Ag-Doping Effect on MnO2 Cathodes for Flexible Quasi-Solid-State Zinc-Ion Batteries

Abstract

Rechargeable aqueous Zn/MnO2 batteries are very potential for large-scale energy storage applications owing to their low cost, inherent safety, and high theoretical capacity. However, the MnO2 cathode delivers unsatisfactory cycling performance owing to its low intrinsic electronic conductivity and dissolution issue. Herein, we design and synthesize a Ag-doped sea-urchin-like MnO2 material for rechargeable zinc-ion batteries (ZIBs).

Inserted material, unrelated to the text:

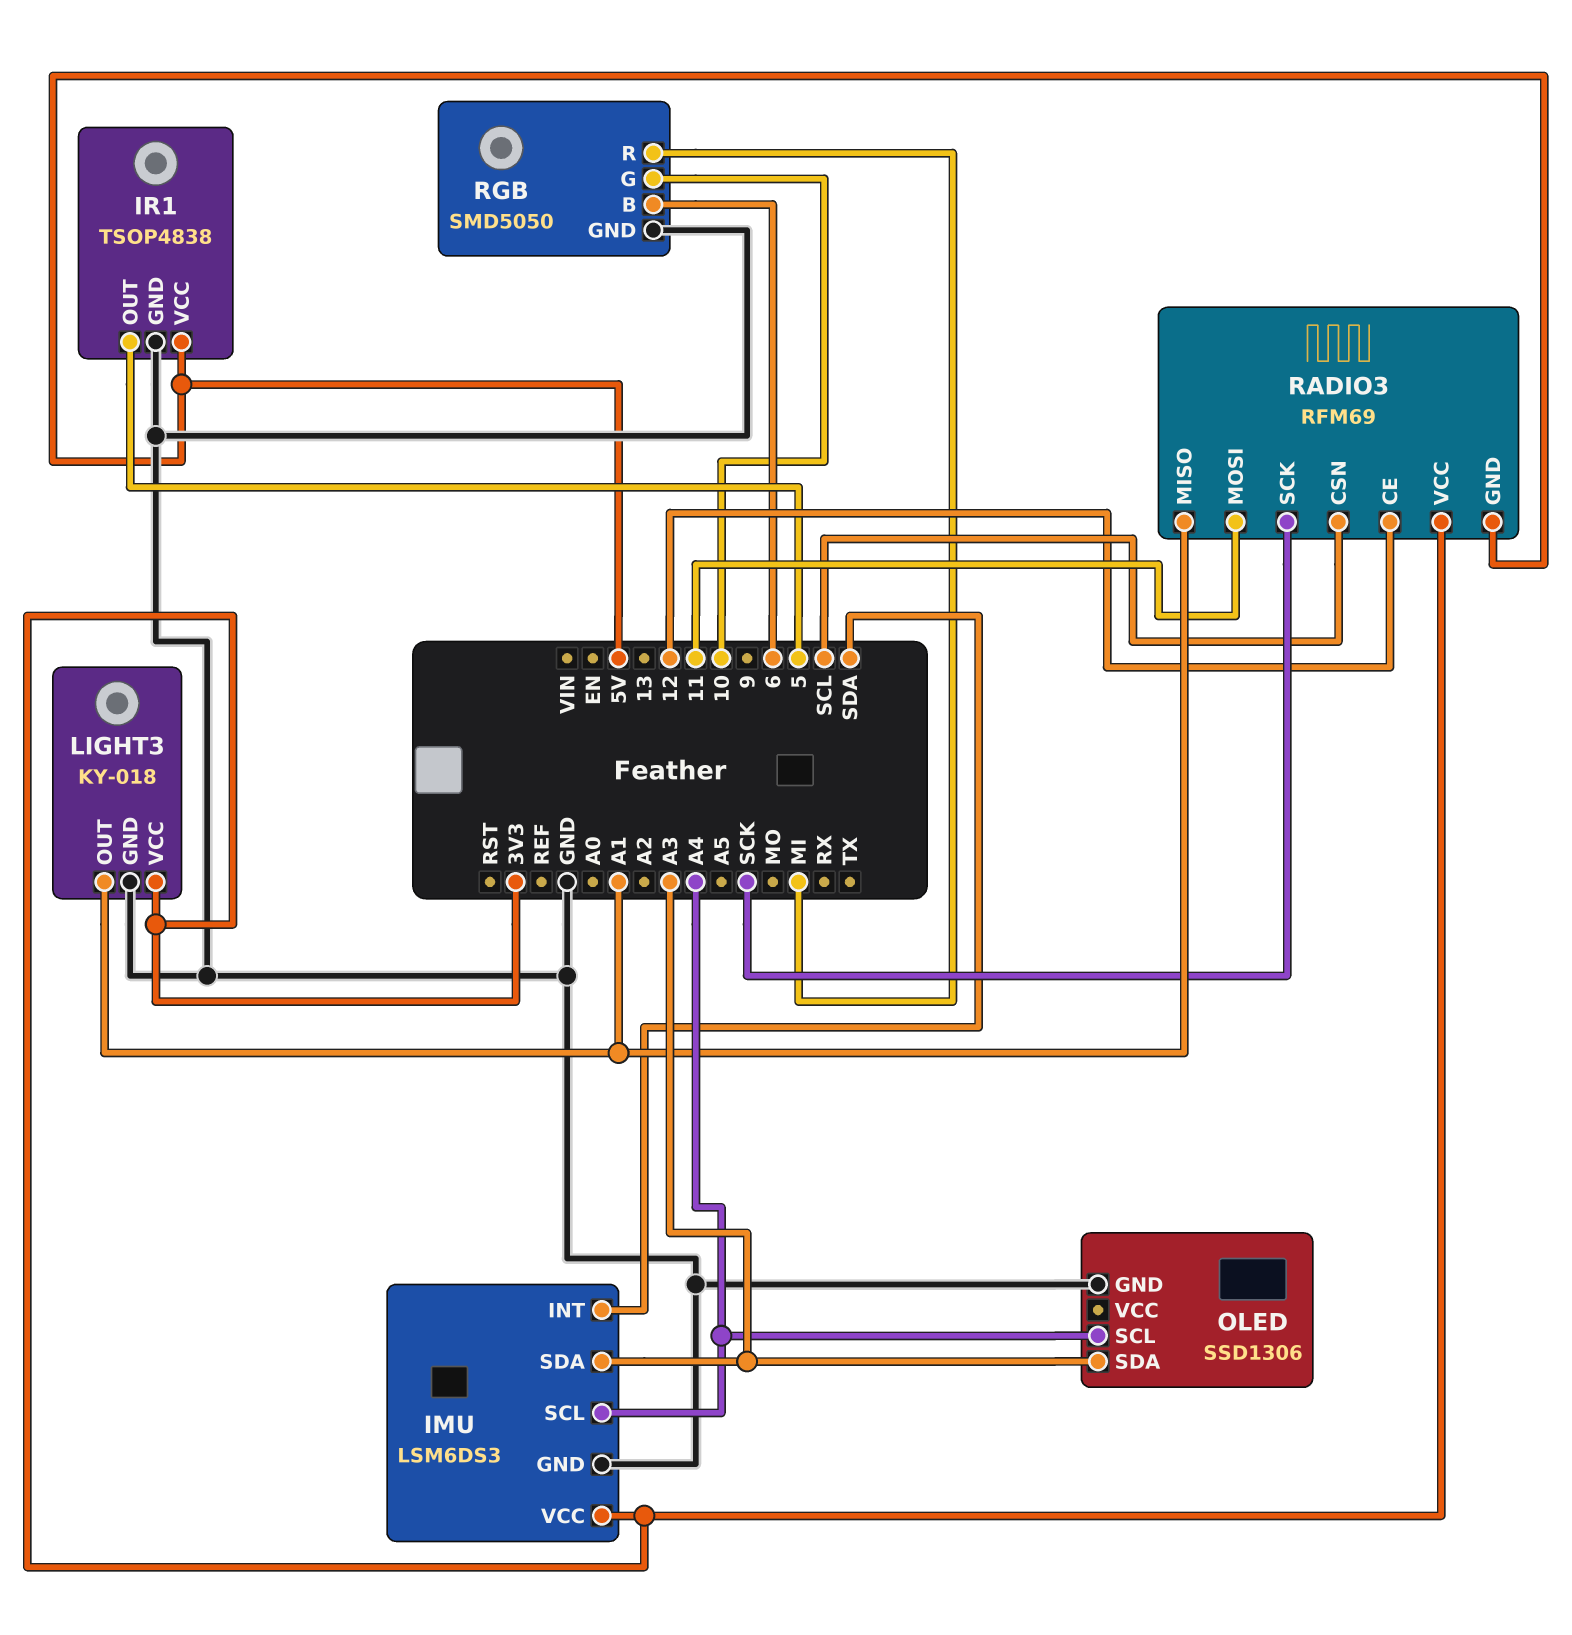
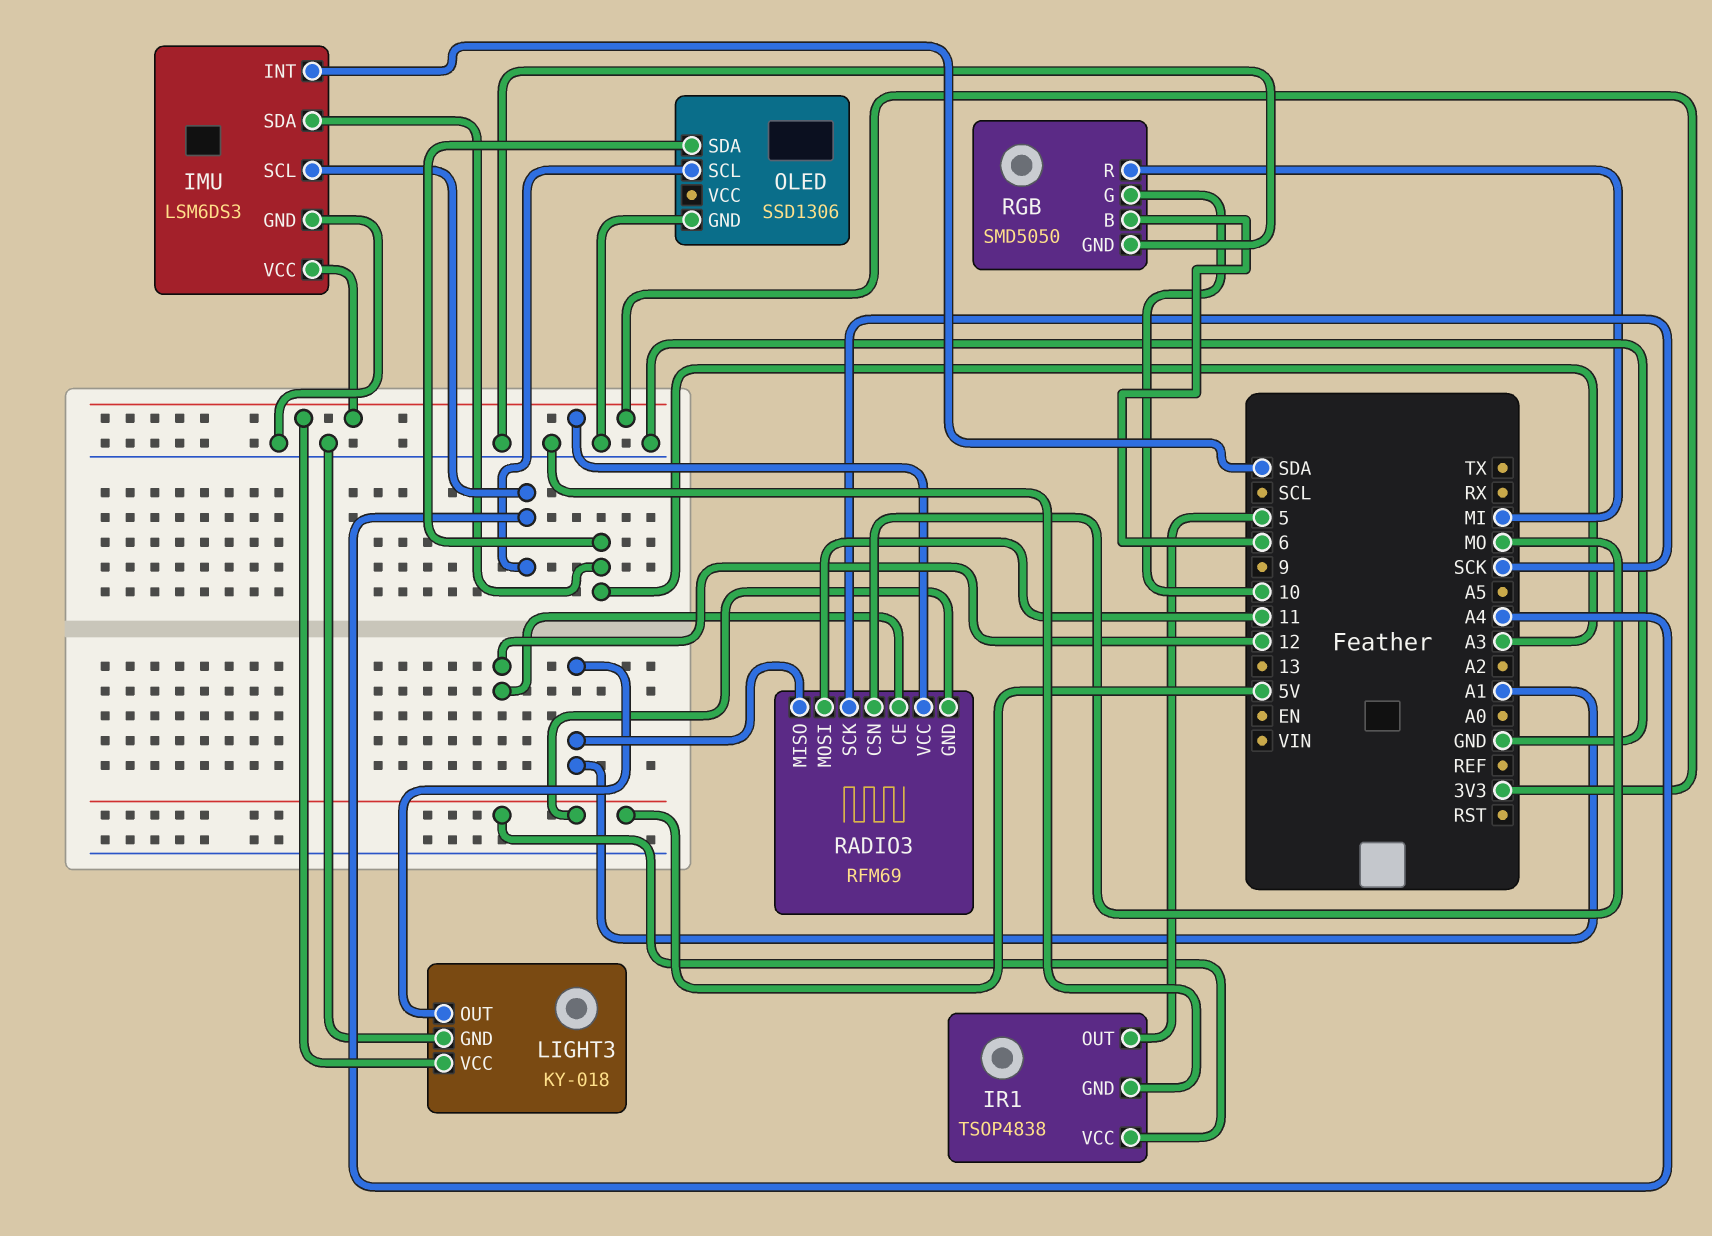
RADIO3 pin CSN: SCL -> MO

Doping Ag was found to reduce charge transfer resistance, increase the redox activity, and improve the cycling stability of MnO2. The unique sea-urchin-like structure maintains rich active sites for charge storage. As a result, the Ag-doped MnO2-based ZIB presents a high reversible specific capacity to 315 mA h g−1 at 50 mA g−1, excellent rate performance, and a capacity retention of 94.4% when cycling over 500 cycles. An ex situ TEM test demonstrates the low-dissolution property of Ag-doped MnO2. A flexible quasi-solid-state ZIB is successfully assembled using Ag-doped MnO2 on graphite paper, which shows a stable specific capacity of 171 mA h g−1 at 1 A g−1 when cycled over 600 cycles. Our investigation demonstrates the significant role played by Ag doping in enhancing the ZIB performance of MnO2, and gives some insight into developing advanced active materials by heteroatom doping.